* [DATA FOR REVIEW]:
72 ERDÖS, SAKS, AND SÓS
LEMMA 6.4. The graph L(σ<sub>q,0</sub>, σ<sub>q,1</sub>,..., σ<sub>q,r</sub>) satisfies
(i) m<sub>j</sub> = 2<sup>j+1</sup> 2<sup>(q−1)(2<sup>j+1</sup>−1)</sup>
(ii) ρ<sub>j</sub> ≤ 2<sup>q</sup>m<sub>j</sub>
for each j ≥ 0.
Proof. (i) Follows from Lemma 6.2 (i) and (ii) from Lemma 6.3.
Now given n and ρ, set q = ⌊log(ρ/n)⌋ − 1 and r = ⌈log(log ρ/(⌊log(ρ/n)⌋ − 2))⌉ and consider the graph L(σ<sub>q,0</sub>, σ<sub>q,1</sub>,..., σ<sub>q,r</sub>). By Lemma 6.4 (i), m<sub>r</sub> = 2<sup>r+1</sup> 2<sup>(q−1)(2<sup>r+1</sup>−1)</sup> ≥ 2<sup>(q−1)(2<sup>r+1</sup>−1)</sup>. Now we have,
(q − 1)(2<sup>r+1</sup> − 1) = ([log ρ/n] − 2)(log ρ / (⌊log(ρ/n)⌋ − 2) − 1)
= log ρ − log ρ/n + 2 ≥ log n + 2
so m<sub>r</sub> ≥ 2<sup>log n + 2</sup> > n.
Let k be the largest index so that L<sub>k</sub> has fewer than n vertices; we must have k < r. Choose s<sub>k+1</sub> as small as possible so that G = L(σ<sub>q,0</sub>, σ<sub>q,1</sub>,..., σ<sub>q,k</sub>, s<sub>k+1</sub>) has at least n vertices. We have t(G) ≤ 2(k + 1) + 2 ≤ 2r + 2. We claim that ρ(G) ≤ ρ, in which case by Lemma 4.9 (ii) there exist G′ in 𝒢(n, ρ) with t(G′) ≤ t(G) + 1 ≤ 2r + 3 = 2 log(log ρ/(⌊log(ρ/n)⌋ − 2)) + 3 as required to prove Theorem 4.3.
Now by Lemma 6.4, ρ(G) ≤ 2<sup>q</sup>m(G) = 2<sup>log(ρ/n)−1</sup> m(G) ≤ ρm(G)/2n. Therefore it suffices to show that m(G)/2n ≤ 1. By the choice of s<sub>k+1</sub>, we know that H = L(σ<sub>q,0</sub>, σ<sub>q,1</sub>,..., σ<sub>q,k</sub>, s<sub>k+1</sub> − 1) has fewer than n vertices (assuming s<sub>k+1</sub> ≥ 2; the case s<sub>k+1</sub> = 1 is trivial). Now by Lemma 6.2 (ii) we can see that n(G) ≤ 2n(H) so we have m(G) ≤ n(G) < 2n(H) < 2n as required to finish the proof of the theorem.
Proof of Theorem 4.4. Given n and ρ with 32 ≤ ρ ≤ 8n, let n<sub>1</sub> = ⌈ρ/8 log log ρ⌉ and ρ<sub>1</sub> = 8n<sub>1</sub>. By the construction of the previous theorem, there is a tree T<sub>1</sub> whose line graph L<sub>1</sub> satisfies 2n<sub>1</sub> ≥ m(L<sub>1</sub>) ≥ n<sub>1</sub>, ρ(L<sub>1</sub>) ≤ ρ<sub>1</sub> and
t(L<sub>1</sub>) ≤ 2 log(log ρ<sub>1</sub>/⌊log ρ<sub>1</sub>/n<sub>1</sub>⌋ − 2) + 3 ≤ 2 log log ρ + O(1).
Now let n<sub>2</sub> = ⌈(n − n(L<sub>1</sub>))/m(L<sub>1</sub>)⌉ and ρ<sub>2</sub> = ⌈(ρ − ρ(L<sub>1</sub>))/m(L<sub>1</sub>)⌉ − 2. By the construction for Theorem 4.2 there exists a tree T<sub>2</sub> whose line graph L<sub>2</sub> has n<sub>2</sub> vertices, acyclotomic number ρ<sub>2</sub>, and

* [WORK REQUEST]:
For each line of the material that contains "fewer", return a copy.

* [YOUR RESPONSE]:
Let k be the largest index so that L<sub>k</sub> has fewer than n vertices; we must have k < r. Choose s<sub>k+1</sub> as small as possible so that G = L(σ<sub>q,0</sub>, σ<sub>q,1</sub>,..., σ<sub>q,k</sub>, s<sub>k+1</sub>) has at least n vertices. We have t(G) ≤ 2(k + 1) + 2 ≤ 2r + 2. We claim that ρ(G) ≤ ρ, in which case by Lemma 4.9 (ii) there exist G′ in 𝒢(n, ρ) with t(G′) ≤ t(G) + 1 ≤ 2r + 3 = 2 log(log ρ/(⌊log(ρ/n)⌋ − 2)) + 3 as required to prove Theorem 4.3.
Now by Lemma 6.4, ρ(G) ≤ 2<sup>q</sup>m(G) = 2<sup>log(ρ/n)−1</sup> m(G) ≤ ρm(G)/2n. Therefore it suffices to show that m(G)/2n ≤ 1. By the choice of s<sub>k+1</sub>, we know that H = L(σ<sub>q,0</sub>, σ<sub>q,1</sub>,..., σ<sub>q,k</sub>, s<sub>k+1</sub> − 1) has fewer than n vertices (assuming s<sub>k+1</sub> ≥ 2; the case s<sub>k+1</sub> = 1 is trivial). Now by Lemma 6.2 (ii) we can see that n(G) ≤ 2n(H) so we have m(G) ≤ n(G) < 2n(H) < 2n as required to finish the proof of the theorem.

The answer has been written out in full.